WHAT IS REQUIRED:
Every record below must be retyped exactly, with the pictures left out.

RECORDS TO PROCESS:
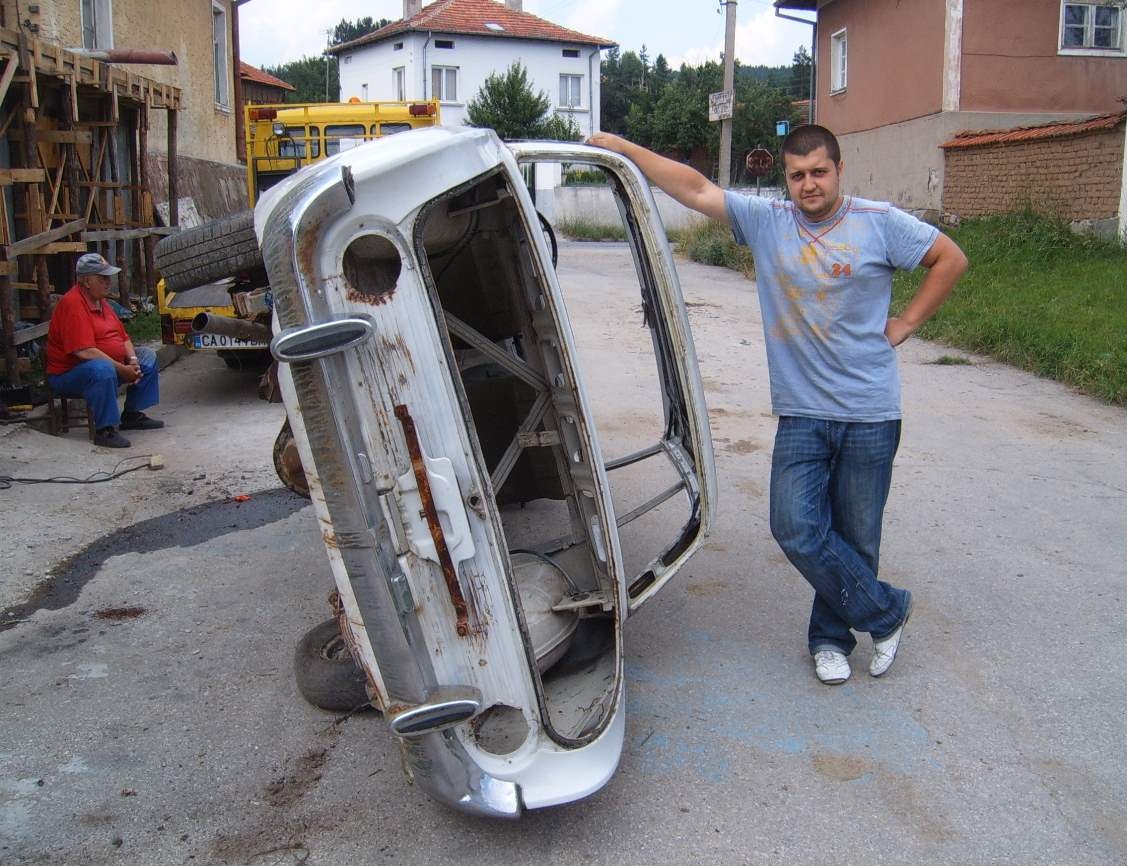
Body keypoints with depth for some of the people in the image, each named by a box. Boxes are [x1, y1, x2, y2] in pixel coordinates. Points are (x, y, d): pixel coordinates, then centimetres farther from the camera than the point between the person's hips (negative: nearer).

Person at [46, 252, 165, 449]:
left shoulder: (101, 301, 9)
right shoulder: (73, 304, -22)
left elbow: (123, 338, 13)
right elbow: (84, 352, -30)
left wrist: (132, 361, -7)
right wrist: (122, 370, -25)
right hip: (69, 373, -10)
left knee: (147, 356, 11)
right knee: (103, 369, -40)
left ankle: (132, 415, 13)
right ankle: (105, 430, -29)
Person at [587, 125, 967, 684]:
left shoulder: (878, 222, -2)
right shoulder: (765, 221, 3)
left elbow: (950, 259, 6)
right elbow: (694, 189, -1)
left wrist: (905, 324, 1)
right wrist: (622, 148, -4)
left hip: (870, 414, -1)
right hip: (801, 413, 2)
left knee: (855, 536, 7)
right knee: (796, 528, -8)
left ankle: (831, 636, 28)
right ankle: (885, 612, 14)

PROBLEM SOLUTION:
Body keypoints with depth for some of the people in the image, each named by a box. Boxes are [x1, y1, x2, y2] in pixel coordinates. Points are (x, y, d): pixel coordinates, then centimetres farther from the camera than the point between the person's hips (negative: nearer).

Person at [46, 252, 165, 449]:
left shoulder: (101, 301, 9)
right shoulder: (73, 304, -22)
left elbow: (123, 338, 13)
right elbow: (84, 352, -30)
left wrist: (132, 361, -7)
right wrist: (122, 370, -25)
right hip: (69, 373, -10)
left knee: (147, 356, 11)
right knee: (103, 369, -40)
left ankle: (132, 415, 13)
right ankle: (105, 430, -29)
Person at [587, 125, 967, 684]:
left shoulder: (878, 222, -2)
right shoulder: (765, 221, 3)
left elbow: (950, 259, 6)
right elbow: (694, 189, -1)
left wrist: (905, 324, 1)
right wrist: (622, 148, -4)
left hip: (870, 414, -1)
right hip: (801, 413, 2)
left knee: (855, 536, 7)
right knee: (796, 528, -8)
left ankle: (831, 636, 28)
right ankle: (885, 612, 14)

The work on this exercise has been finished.